I think there are several issues at hand.
First as Unorthodox said, there is a dangerous precedent set here. A similar precedent killed what was original sample-based hip-hop in the late 90's - early 2000's. Please read everything and hear me out, I will get to my point:
The fact is, hip-hop started off jacking beats. The artform started as people rapping over funk beats in the late 70's and various derivative instrumentals in the 80's. The artform continued its sample-based heritage into the late 90's, with people from Dre to Puffy using samples in hit song after hit song.
Then came the hammer came down. The artists who initially created the music from which the samples were taken (the sample-rights holders) started extorting the rappers. Prior to that, it was a happy medium of sorts. But around the late 90's - early 2000's, the rights-holders started asking for 80% or more of the royalty of a sample based song.
This greed killed it.
Producers then moved to techno synth-based hip-hop we are plagued with today in order to move away from the extortion of the rights-holders. The move worked from a business perspective, but -- in my opinion -- was bad for hip-hop as an artform.
The mixtape was an expression of hip-hop as an artform. Original rights-holders were never intended to receive a royalty. The mixtape was a form of promotion, something not to be taken as seriously as an album, but something that contained a similar gravitas as an album, for it was a pure expression of the artform.
As mixtapes became more prevalent, especially with 50 Cent's revolution of the mixtape from a something people rap over to the actual construction of an entire song from a direct and purely derivative work (someone else's complete beat) it became not only a promotional vehicle, but another way to give people a taste of what an artist's LP could feel like.
The difference between the mixtape and the LP during the 90's and early-mid 2000's was one thing... and one thing only:
Distribution.
The LP was distributed to record stores, department stores, CD clubs (remember Columbia House?), marketed and promoted by the record companies with large budgets and national press.
On the other hand, the mixtape was not distributed in this fashion and was available only to hardcore fans or people who had access to the mixtape from people promoting it on the streets and in clubs.
Today, I believe we've come to the point where the mixtape and the LP have the same weight not only artistically, but also through distribution. The internet changed everything and this is another example. Mixtapes can be marketed as easily as the LP via the internet -- and the fact that it's free, can give it a greater reach than the LP itself. With this type of easy promotion, the beats which were previously seen as harmless in the pre-broadband world of hip-hop are now of high value, because of their reach and the benefits reaped by artists like Mac Miller from a successful mixtape. Thus, because of a change in distribution, there has also been a change in the perception and consumption of the mixtape by the public.

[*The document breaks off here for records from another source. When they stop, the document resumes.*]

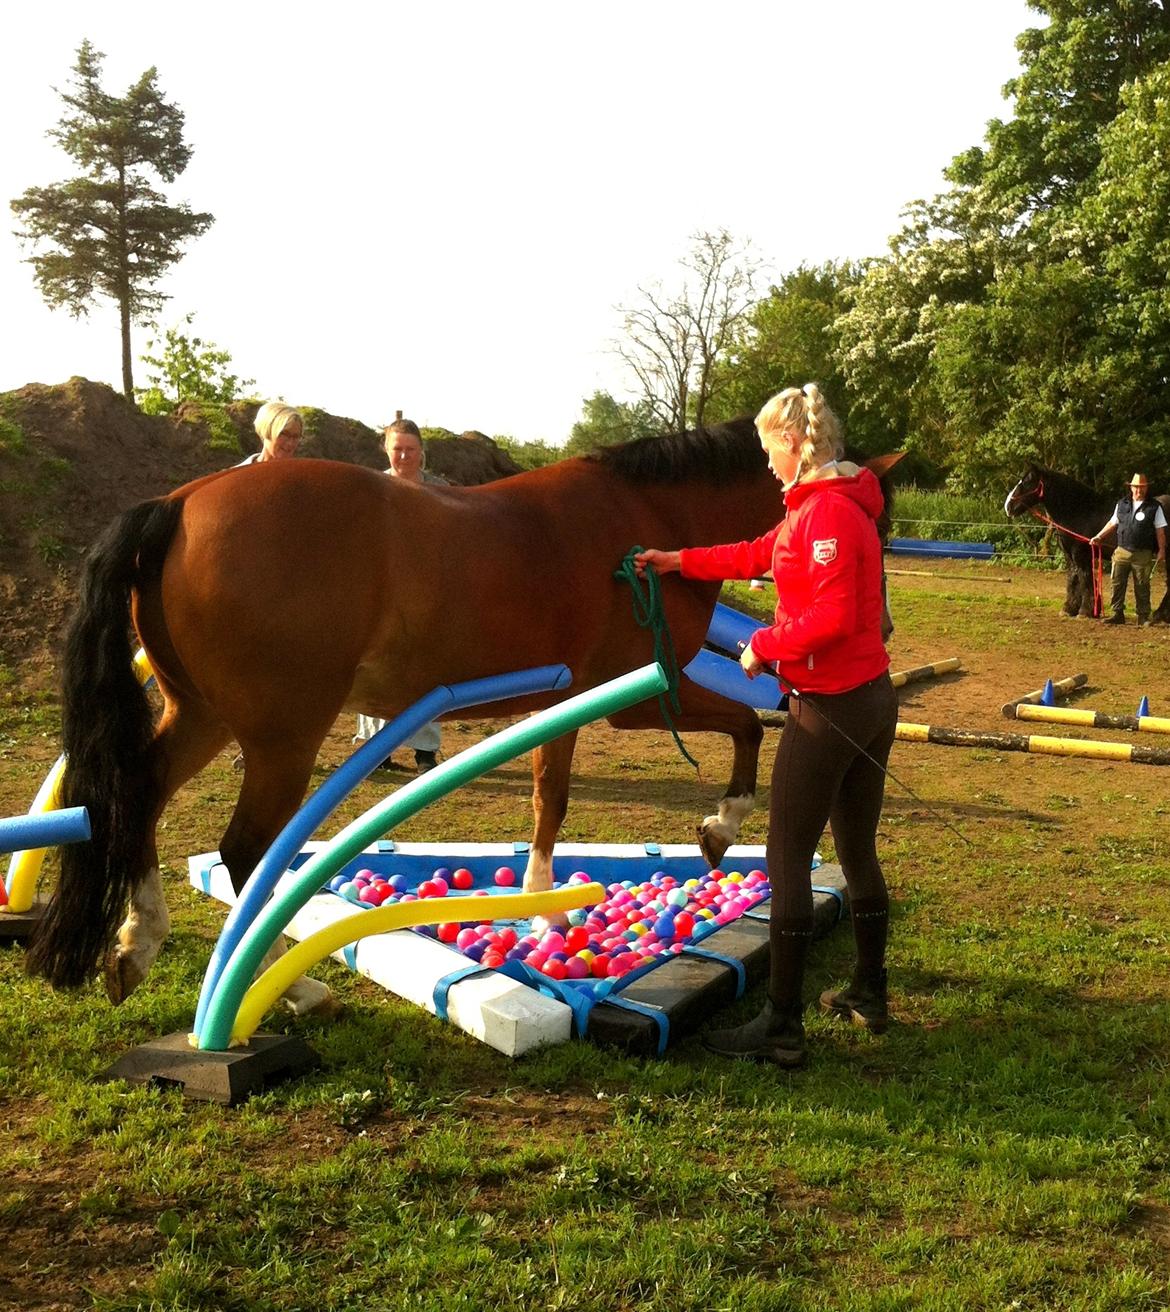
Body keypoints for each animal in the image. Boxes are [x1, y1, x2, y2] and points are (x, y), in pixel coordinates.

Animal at [27, 414, 902, 1007]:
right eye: (869, 522)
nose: (881, 630)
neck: (647, 525)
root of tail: (181, 502)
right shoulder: (645, 692)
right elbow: (745, 726)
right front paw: (719, 827)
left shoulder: (574, 703)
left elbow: (552, 798)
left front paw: (546, 905)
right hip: (281, 736)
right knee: (247, 850)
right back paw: (290, 989)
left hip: (204, 717)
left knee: (139, 795)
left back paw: (136, 944)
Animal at [1007, 461, 1170, 619]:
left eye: (1027, 482)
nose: (1008, 506)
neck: (1080, 512)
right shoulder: (1070, 556)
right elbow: (1073, 579)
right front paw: (1069, 609)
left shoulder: (1080, 555)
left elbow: (1085, 580)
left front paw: (1084, 611)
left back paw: (1159, 614)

Sure, it is within Finesse's legal right to sue, the $10 million mark tagged to the lawsuit is to create publicity and to force Mac Miller into a settlement. I doubt Finesse will get anything close to that, but what happens is that this precedent will hurt likely hurt hip-hop as an artform.
The question is, with such a precedent, where will hip-hop go next? More lame David Guetta-like tracks?
There needs to be change, and this lawsuit doesn't help the artform, although Finesse is on the right side of the law on this one.